What is needed: It is required that all of the data be written out exactly.
** Recorded information follows **
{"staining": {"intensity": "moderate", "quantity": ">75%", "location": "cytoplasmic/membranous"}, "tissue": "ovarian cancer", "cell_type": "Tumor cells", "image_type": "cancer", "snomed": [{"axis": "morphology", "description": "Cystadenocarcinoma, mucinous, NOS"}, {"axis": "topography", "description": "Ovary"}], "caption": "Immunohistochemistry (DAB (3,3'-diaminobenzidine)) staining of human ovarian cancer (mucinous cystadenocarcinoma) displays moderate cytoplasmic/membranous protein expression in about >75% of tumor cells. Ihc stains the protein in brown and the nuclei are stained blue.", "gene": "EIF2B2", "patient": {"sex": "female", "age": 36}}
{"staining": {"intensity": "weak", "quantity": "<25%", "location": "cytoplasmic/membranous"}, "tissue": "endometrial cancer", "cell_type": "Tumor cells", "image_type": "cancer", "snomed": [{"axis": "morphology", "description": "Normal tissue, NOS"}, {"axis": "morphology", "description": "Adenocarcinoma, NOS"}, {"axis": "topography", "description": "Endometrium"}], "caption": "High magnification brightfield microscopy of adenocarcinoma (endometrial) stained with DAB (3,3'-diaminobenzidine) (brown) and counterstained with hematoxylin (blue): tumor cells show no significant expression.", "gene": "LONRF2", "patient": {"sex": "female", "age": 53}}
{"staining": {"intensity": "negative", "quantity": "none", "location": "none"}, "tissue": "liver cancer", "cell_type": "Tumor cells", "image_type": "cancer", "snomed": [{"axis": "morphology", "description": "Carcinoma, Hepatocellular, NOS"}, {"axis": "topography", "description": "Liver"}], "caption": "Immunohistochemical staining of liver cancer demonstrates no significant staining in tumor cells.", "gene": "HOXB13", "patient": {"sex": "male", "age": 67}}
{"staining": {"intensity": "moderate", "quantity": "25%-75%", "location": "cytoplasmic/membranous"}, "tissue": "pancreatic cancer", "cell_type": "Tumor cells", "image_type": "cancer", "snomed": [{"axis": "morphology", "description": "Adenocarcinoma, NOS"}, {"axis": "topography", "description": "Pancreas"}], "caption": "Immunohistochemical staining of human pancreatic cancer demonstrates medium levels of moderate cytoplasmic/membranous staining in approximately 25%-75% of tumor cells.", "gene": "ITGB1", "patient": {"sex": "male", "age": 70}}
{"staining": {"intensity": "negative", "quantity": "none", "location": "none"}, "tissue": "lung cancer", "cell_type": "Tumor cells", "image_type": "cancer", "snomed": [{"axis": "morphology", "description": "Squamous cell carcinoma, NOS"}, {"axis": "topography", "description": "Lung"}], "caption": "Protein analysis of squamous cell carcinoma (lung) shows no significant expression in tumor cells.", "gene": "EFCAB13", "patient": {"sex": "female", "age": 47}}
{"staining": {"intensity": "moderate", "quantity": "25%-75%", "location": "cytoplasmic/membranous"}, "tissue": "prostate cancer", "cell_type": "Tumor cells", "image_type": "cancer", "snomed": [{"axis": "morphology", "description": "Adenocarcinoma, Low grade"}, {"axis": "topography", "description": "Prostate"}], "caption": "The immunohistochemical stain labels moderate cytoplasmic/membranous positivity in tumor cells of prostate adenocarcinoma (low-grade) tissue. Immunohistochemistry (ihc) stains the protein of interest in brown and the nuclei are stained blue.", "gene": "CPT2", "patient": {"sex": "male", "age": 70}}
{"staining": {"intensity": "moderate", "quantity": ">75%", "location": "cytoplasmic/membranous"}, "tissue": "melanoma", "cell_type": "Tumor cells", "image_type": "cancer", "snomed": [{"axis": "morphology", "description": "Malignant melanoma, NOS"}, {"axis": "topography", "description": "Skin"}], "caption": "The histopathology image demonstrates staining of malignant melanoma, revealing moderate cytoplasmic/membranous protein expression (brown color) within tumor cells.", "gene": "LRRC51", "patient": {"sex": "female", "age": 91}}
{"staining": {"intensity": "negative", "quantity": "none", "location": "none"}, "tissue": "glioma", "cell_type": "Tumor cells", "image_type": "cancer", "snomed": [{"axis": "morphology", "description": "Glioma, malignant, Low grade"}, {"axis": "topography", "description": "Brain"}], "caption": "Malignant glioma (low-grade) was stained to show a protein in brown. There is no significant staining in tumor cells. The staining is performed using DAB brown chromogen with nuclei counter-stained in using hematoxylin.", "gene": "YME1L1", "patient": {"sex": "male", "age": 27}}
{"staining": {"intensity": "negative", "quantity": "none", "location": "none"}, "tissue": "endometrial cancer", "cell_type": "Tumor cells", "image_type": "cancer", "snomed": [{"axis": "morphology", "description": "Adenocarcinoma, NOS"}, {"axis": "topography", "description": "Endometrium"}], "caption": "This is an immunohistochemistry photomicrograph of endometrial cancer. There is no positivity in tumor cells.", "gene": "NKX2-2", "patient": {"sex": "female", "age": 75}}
** End of Recorded information **
Solution for this exercise:
{"staining": {"intensity": "moderate", "quantity": ">75%", "location": "cytoplasmic/membranous"}, "tissue": "ovarian cancer", "cell_type": "Tumor cells", "image_type": "cancer", "snomed": [{"axis": "morphology", "description": "Cystadenocarcinoma, mucinous, NOS"}, {"axis": "topography", "description": "Ovary"}], "caption": "Immunohistochemistry (DAB (3,3'-diaminobenzidine)) staining of human ovarian cancer (mucinous cystadenocarcinoma) displays moderate cytoplasmic/membranous protein expression in about >75% of tumor cells. Ihc stains the protein in brown and the nuclei are stained blue.", "gene": "EIF2B2", "patient": {"sex": "female", "age": 36}}
{"staining": {"intensity": "weak", "quantity": "<25%", "location": "cytoplasmic/membranous"}, "tissue": "endometrial cancer", "cell_type": "Tumor cells", "image_type": "cancer", "snomed": [{"axis": "morphology", "description": "Normal tissue, NOS"}, {"axis": "morphology", "description": "Adenocarcinoma, NOS"}, {"axis": "topography", "description": "Endometrium"}], "caption": "High magnification brightfield microscopy of adenocarcinoma (endometrial) stained with DAB (3,3'-diaminobenzidine) (brown) and counterstained with hematoxylin (blue): tumor cells show no significant expression.", "gene": "LONRF2", "patient": {"sex": "female", "age": 53}}
{"staining": {"intensity": "negative", "quantity": "none", "location": "none"}, "tissue": "liver cancer", "cell_type": "Tumor cells", "image_type": "cancer", "snomed": [{"axis": "morphology", "description": "Carcinoma, Hepatocellular, NOS"}, {"axis": "topography", "description": "Liver"}], "caption": "Immunohistochemical staining of liver cancer demonstrates no significant staining in tumor cells.", "gene": "HOXB13", "patient": {"sex": "male", "age": 67}}
{"staining": {"intensity": "moderate", "quantity": "25%-75%", "location": "cytoplasmic/membranous"}, "tissue": "pancreatic cancer", "cell_type": "Tumor cells", "image_type": "cancer", "snomed": [{"axis": "morphology", "description": "Adenocarcinoma, NOS"}, {"axis": "topography", "description": "Pancreas"}], "caption": "Immunohistochemical staining of human pancreatic cancer demonstrates medium levels of moderate cytoplasmic/membranous staining in approximately 25%-75% of tumor cells.", "gene": "ITGB1", "patient": {"sex": "male", "age": 70}}
{"staining": {"intensity": "negative", "quantity": "none", "location": "none"}, "tissue": "lung cancer", "cell_type": "Tumor cells", "image_type": "cancer", "snomed": [{"axis": "morphology", "description": "Squamous cell carcinoma, NOS"}, {"axis": "topography", "description": "Lung"}], "caption": "Protein analysis of squamous cell carcinoma (lung) shows no significant expression in tumor cells.", "gene": "EFCAB13", "patient": {"sex": "female", "age": 47}}
{"staining": {"intensity": "moderate", "quantity": "25%-75%", "location": "cytoplasmic/membranous"}, "tissue": "prostate cancer", "cell_type": "Tumor cells", "image_type": "cancer", "snomed": [{"axis": "morphology", "description": "Adenocarcinoma, Low grade"}, {"axis": "topography", "description": "Prostate"}], "caption": "The immunohistochemical stain labels moderate cytoplasmic/membranous positivity in tumor cells of prostate adenocarcinoma (low-grade) tissue. Immunohistochemistry (ihc) stains the protein of interest in brown and the nuclei are stained blue.", "gene": "CPT2", "patient": {"sex": "male", "age": 70}}
{"staining": {"intensity": "moderate", "quantity": ">75%", "location": "cytoplasmic/membranous"}, "tissue": "melanoma", "cell_type": "Tumor cells", "image_type": "cancer", "snomed": [{"axis": "morphology", "description": "Malignant melanoma, NOS"}, {"axis": "topography", "description": "Skin"}], "caption": "The histopathology image demonstrates staining of malignant melanoma, revealing moderate cytoplasmic/membranous protein expression (brown color) within tumor cells.", "gene": "LRRC51", "patient": {"sex": "female", "age": 91}}
{"staining": {"intensity": "negative", "quantity": "none", "location": "none"}, "tissue": "glioma", "cell_type": "Tumor cells", "image_type": "cancer", "snomed": [{"axis": "morphology", "description": "Glioma, malignant, Low grade"}, {"axis": "topography", "description": "Brain"}], "caption": "Malignant glioma (low-grade) was stained to show a protein in brown. There is no significant staining in tumor cells. The staining is performed using DAB brown chromogen with nuclei counter-stained in using hematoxylin.", "gene": "YME1L1", "patient": {"sex": "male", "age": 27}}
{"staining": {"intensity": "negative", "quantity": "none", "location": "none"}, "tissue": "endometrial cancer", "cell_type": "Tumor cells", "image_type": "cancer", "snomed": [{"axis": "morphology", "description": "Adenocarcinoma, NOS"}, {"axis": "topography", "description": "Endometrium"}], "caption": "This is an immunohistochemistry photomicrograph of endometrial cancer. There is no positivity in tumor cells.", "gene": "NKX2-2", "patient": {"sex": "female", "age": 75}}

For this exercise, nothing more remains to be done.